Ahora bien, en la Iglesia no existe esto. Porque todo el poder está concentrado en un solo hombre, el papa, cosa que aparece claramente dicha en los cánones 331, 333, 1404 y 1372. La Iglesia católica es la última monarquía absoluta que queda en Europa. Lo cual quiere decir dos cosas:

1) El Estado de la Ciudad del Vaticano no reconoce ni acepta los derechos humanos, por más que los papas, desde Juan XXIII, vengan exhortando a los demás a su fiel cumplimiento.

2) La Iglesia no reconoce derechos, en sentido propio, a su fieles, lo que quiere decir que los católicos somos "creyentes sin papeles", es decir, si nos vemos agredidos en nuestros derechos por la Institución Eclesiástica y sus autoridades no tenemos ni a dónde ni a quién recurrir para exigir derecho alguno.

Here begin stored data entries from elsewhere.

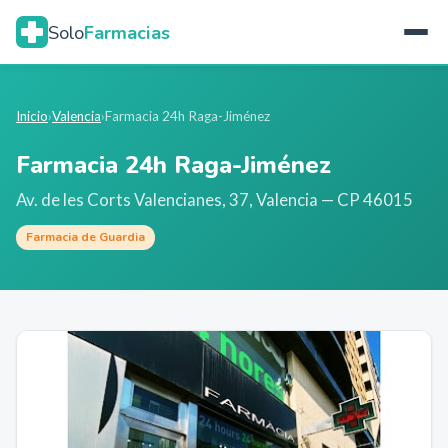
Solo
Farmacias
Inicio
›
Valencia
›
Farmacia 24h Raga-Jiménez
Farmacia 24h Raga-Jiménez
Av. de les Corts Valencianes, 37
,
Valencia
— CP 46015
Farmacia de Guardia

Este hecho nos enfrenta a un problema jurídico de primera importancia. Porque nos viene a decir que los Estados que tienen su embajada ante el Estado de la Ciudad del Vaticano deben ser conscientes de que mantienen relaciones diplomáticas con un Estado que no es, en sentido propio, un Estado de derecho.

Un Estado que, como es patente, no tiene poder económico y militar determinante en las relaciones internacionales, pero que sigue teniendo un poder sobre las conciencias de muchos ciudadanos y, por tanto, un poder ético y mediático que muchos gobiernos siguen considerando de primera importancia.

Por eso parece razonable pedir a los estudiosos del derecho internacional y constitucional que presten más atención a los frecuentes problemas que suelen plantear las religiones (concretamente la Iglesia católica) en no pocos asuntos relacionadas con el derecho.

Sin embargo, no es esto lo más importante en este asunto. Lo más serio que se plantea a partir de lo dicho es el problema teológico. La creciente importancia que van logrando los derechos humanos en la opinión pública está poniendo en evidencia que la teología católica, especialmente la eclesiología, no ha querido o no ha sabido afrontar el problema quizá más grave y más urgente que tiene planteado en este momento. Se trata del problema de cómo se puede y se debe ejercer el poder en la Iglesia.

A la teología católica le ha interesado, durante siglos, quién puede y debe ejercer el poder en la Iglesia. Pero no le ha interesado en la misma medida precisar cómo se debe ejercer ese poder, si es que pensamos este asunto desde el Evangelio. Porque sabemos que Jesús prohibió a sus apóstoles ejercer el poder como lo ejercen los poderosos y gobernantes de este mundo (Mc 10, 43 par). Pero hoy nos encontramos con la curiosa contradicción de que los poderes democráticos de este mundo respetan los derechos de los seres humanos como no los respeta el sucesor de Pedro y Vicario de Cristo en la tierra.

En consecuencia, hay que decir con toda claridad que el papa no tiene poder para actuar de manera que, de hecho, prive a los fieles católicos de sus derechos más fundamentales. No es, por tanto, ni una falsedad ni una exageración afirmar que el papado está cometiendo un abuso de poder para el que no está legitimado.

Pero hay más. Lo que acabo de explicar nos lleva derechamente al problema de fondo que se oculta en todo este asunto: ¿En nombre de qué Dios y con qué autoridad presuntamente divina se puede privar a los seres humanos de sus derechos más fundamentales?

Mientras la Iglesia no responda a esta pregunta y mientras no resuelva este problema no tendrá credibilidad ni, por tanto, podrá cumplir con su misión y su razón de ser en este mundo.

Este libro, argumentado desde la documentación histórica y jurídica pertinente, pretende ser una introducción al estudio de cuestiones que obligan a la teología católica a repensar seriamente algunos de sus planteamientos más tradicionales, considerados como intocables.